Parents Without Partners is many things to many people. It is a social club for the lonely. A therapy group for the insecure. An extended family for the familyless. And, most of all, a societal equalizer for its members.
Members speak of finding a comfortable niche where there formerly was none for the single parent. In a society where you're either part of a family or alone, they are both. PWP, they said, provides an acceptable middle ground they can belong to.
The D.C. chapter of the 150,000-member international organization is the largest chapter, representing nearly 4,500 members. The chapter is nearly 4,500 members. The chapter is divided into nine subdivisions throughout D.C. Maryland and Virginia, each having 250-750 members.
Robert Nader, a Maryland resident, is president of the chapter. The engineer and father of five said he became interested in the group because it provided a valuable outlet, both socially and economically, for him and his family. In fact, Nader and his children have become so involved in the organization that he was named Single Parent of The Year.
"I really wanted that," he said of the title. "I think we have a gold mine with this organization. I'm glad this thing exists. Basically we're an educational, nonprofit organization devoted to the welfare single parents and their children."
In addition, Nader said that the group provides members with a consumer buying service, life and hospital insurance at reduced rates, mental health services and a social calendar that could keep you exhausted every day of the month. A monthly newsletter lists 10 daily social activities for parents and their children, he said. Members take camping trips and boat rides, go on outings to museums, and visit the circus. There are always enough people, said Nader, to provide youth with a surrogate parent.
"We're actually providing an extended family," said Nader.

• SUPPLIED INFORMATION:
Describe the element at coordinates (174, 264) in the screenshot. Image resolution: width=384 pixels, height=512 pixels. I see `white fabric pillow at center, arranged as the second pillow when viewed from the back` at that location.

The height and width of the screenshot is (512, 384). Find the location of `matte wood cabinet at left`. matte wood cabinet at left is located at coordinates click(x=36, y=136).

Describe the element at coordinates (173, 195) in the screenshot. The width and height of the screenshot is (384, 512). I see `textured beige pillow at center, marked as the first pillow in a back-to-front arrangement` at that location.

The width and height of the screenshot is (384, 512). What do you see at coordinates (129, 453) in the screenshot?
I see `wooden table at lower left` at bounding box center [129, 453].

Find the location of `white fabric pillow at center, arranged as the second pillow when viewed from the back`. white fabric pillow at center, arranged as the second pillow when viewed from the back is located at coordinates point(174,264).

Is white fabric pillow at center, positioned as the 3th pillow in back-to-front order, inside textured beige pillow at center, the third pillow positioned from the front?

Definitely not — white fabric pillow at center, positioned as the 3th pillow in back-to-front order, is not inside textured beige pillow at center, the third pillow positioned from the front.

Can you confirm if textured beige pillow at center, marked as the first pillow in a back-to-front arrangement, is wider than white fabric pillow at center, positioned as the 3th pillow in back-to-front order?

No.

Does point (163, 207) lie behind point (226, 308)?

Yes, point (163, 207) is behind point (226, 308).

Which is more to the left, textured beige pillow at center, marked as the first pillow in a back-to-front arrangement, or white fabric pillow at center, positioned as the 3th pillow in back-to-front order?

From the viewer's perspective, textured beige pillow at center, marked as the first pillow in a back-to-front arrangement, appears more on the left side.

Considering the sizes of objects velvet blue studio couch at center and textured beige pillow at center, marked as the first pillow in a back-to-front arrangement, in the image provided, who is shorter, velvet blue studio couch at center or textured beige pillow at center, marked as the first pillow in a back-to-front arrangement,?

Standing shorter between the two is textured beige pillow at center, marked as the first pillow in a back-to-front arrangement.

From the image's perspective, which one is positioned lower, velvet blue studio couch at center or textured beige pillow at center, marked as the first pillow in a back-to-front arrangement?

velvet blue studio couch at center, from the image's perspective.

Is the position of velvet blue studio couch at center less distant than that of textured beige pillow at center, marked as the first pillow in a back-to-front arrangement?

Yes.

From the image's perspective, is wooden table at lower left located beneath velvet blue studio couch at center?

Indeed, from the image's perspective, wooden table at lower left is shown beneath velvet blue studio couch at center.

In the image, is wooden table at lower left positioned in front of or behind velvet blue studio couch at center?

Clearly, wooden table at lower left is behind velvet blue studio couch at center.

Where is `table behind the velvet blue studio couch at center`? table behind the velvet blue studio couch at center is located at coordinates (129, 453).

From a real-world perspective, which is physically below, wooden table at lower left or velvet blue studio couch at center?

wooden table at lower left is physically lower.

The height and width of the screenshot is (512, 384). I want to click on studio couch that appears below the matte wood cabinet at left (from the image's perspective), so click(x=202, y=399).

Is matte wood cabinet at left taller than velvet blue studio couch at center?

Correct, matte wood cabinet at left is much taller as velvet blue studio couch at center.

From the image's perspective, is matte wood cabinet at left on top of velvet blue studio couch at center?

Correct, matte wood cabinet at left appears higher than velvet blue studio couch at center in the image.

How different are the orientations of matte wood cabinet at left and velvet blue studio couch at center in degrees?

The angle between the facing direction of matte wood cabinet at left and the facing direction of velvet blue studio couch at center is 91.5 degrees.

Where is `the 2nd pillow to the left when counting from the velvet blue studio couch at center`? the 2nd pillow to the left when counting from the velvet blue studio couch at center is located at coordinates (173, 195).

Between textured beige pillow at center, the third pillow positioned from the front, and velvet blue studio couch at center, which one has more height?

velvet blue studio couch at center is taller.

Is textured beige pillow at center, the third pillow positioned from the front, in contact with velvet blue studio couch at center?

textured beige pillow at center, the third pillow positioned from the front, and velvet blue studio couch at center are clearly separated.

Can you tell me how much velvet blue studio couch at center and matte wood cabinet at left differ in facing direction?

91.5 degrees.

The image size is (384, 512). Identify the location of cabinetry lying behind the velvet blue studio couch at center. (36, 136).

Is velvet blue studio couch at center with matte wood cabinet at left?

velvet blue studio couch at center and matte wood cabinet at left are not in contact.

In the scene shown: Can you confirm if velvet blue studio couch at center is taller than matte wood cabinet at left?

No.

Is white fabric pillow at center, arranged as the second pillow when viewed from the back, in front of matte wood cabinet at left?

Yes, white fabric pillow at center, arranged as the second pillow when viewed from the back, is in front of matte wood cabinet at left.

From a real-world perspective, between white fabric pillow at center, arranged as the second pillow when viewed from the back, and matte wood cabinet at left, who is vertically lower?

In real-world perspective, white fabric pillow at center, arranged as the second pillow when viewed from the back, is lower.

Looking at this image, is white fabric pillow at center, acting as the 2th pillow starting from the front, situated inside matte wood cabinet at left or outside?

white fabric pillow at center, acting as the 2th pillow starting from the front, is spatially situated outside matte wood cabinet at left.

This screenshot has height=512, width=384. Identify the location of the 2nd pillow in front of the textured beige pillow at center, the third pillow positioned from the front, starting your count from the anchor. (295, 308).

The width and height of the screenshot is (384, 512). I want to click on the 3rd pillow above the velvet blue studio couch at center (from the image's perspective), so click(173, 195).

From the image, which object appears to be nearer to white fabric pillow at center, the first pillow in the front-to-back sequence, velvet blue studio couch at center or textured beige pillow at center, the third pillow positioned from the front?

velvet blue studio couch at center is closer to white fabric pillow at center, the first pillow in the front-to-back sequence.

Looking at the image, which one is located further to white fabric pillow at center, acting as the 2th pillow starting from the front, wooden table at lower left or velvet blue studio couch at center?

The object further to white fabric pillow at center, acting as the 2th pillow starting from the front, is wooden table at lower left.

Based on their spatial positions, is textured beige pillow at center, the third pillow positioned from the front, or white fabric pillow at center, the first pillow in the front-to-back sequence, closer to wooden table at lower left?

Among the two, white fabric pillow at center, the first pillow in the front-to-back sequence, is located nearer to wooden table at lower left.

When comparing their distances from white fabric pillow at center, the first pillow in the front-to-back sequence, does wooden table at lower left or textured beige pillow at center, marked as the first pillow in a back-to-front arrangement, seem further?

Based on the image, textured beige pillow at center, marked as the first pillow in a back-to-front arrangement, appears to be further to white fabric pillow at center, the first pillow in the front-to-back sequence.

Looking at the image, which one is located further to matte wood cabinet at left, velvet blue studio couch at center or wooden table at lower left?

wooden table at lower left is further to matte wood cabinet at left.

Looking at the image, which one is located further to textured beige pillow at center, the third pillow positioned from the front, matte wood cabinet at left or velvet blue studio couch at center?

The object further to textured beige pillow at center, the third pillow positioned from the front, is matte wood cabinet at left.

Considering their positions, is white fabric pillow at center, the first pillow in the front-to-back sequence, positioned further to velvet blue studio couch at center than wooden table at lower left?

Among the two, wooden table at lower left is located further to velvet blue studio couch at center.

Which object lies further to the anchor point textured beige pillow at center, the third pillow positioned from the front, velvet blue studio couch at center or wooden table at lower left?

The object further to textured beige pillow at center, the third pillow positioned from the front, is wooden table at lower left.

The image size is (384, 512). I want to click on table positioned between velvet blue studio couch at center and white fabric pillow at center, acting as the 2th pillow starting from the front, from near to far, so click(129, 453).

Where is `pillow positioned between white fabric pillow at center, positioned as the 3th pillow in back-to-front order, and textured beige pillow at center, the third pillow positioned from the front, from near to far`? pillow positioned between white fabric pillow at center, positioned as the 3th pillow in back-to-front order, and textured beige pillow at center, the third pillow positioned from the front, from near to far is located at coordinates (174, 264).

• WORK ITEM: Can you reproduce the Parents Without Partners article in full, word for word? None of the lines are needed here.

• YOUR RESPONSE:
Parents Without Partners is many things to many people. It is a social club for the lonely. A therapy group for the insecure. An extended family for the familyless. And, most of all, a societal equalizer for its members.
Members speak of finding a comfortable niche where there formerly was none for the single parent. In a society where you're either part of a family or alone, they are both. PWP, they said, provides an acceptable middle ground they can belong to.
The D.C. chapter of the 150,000-member international organization is the largest chapter, representing nearly 4,500 members. The chapter is nearly 4,500 members. The chapter is divided into nine subdivisions throughout D.C. Maryland and Virginia, each having 250-750 members.
Robert Nader, a Maryland resident, is president of the chapter. The engineer and father of five said he became interested in the group because it provided a valuable outlet, both socially and economically, for him and his family. In fact, Nader and his children have become so involved in the organization that he was named Single Parent of The Year.
"I really wanted that," he said of the title. "I think we have a gold mine with this organization. I'm glad this thing exists. Basically we're an educational, nonprofit organization devoted to the welfare single parents and their children."
In addition, Nader said that the group provides members with a consumer buying service, life and hospital insurance at reduced rates, mental health services and a social calendar that could keep you exhausted every day of the month. A monthly newsletter lists 10 daily social activities for parents and their children, he said. Members take camping trips and boat rides, go on outings to museums, and visit the circus. There are always enough people, said Nader, to provide youth with a surrogate parent.
"We're actually providing an extended family," said Nader.